Vanane Borian

Visual Arts

Vanane Borian

I am an Israeli and Armenian artist living and working in both countries. I was born in 1984 in Armenia and immigrated to Israel with my parents in 1998. Affected by two aspects, such as immigration and adaptation to the new Western society as an opposite of a USSR-born person, and the heritage of the country of origin, which includes the Armenian cultural traditions and Russian-Soviet influence, I've formed a multi-contextual perception of reality. While studying for a master's degree at Shenkar College of Engineering, Design, and Art, I took a course in feminist art, after which it all made sense. Since then, I've engaged and delved into feminist discourse as an activist artist. I started creating in this direction, working with different media types, such as photography, installation, video, performance, and text. In 2018, I returned to Armenia and participated in the political revolution as an activist.
As a consequence, nowadays, most of the time, I live in Yerevan. During the process of re-immigration, I delved into the modern Armenian cultural context. I became a co-creator of an art collective (Y collective) and an audio-visual educational platform (Plug-in), jointly with the artist Anna Vahrami. The main issues of collaborative research are the collaboration between art and science, emerging technologies in cultural processes, etc. At the same time, I researched and discovered metamodernism's cultural paradigm and actively spread it.

As an intersectional artist, I focus on the different types of discrimination, such as xenophobia, misogyny, or ageism, which can converge and impact individuals and groups. My subjects are diverse, but all of them focus on social criticism. The human centristic perception brought me to research the impact of social-cultural and political aspects on an individual and a group. Being an immigrant woman, I deal with the problem of the lack of identity. That point contributed to using my background and global research practices to develop an artistic language, including various creative media and tools that help me structure the messages and identify myself.
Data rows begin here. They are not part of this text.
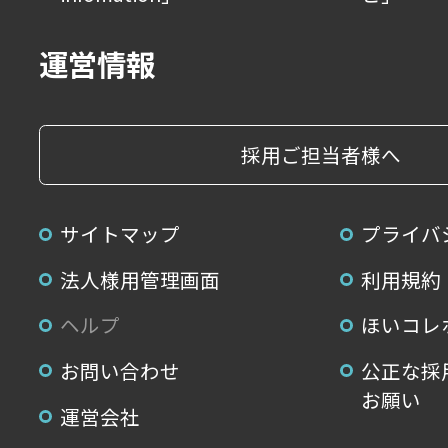
運営情報
採用ご担当者様へ
サイトマップ
プライバ
法人様用管理画面
利用規約
ヘルプ
ほいコレ
お問い合わせ
公正な採
お願い
運営会社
I work with irony and post-irony ideas and use them as a criticizing tool. Often I use visual advertising language that is accessible and symbolistic; it includes satire and a very straight message. That makes the irony stronger. I'm dealing with commodity fetishism and sexualization, body issues, the hypocrisy of equality, the patriarchal gaze, and hierarchal structures. Based on my experience living in two different religious societies, I realized the power of religion, even if that is not obvious and has not had a straight impact. That aspect has influenced my visual language, too, so I use recognizable theological symbolism. The representation of a woman's entity and the oppression of small groups in modern society have changed but still have problematic constituents. That fact is the reason for the ongoing actuality of intersectional art. Working on gender issues has allowed me to develop research practices and writing skills. While researching and analyzing metamodernist vision in my works and culture in general, I realized that in the era of transnationalism bordering the restrictions due to COVID-19, there is an absolute connectedness between biological and technological. Today, my art is about cross-disciplinary collaborations, horizontal relationships, and combining science and art. I believe that science and art in cooperation will become a contemporary translation tool. It will translate from the technological to the humanitarian and connect humans to the nonbiological in the surest way by saving critical personal qualities, making human understanding, and analyzing patterns of new paradigm adoption. Rethinking and restructuring reality during global changes is the primary purpose of this connection.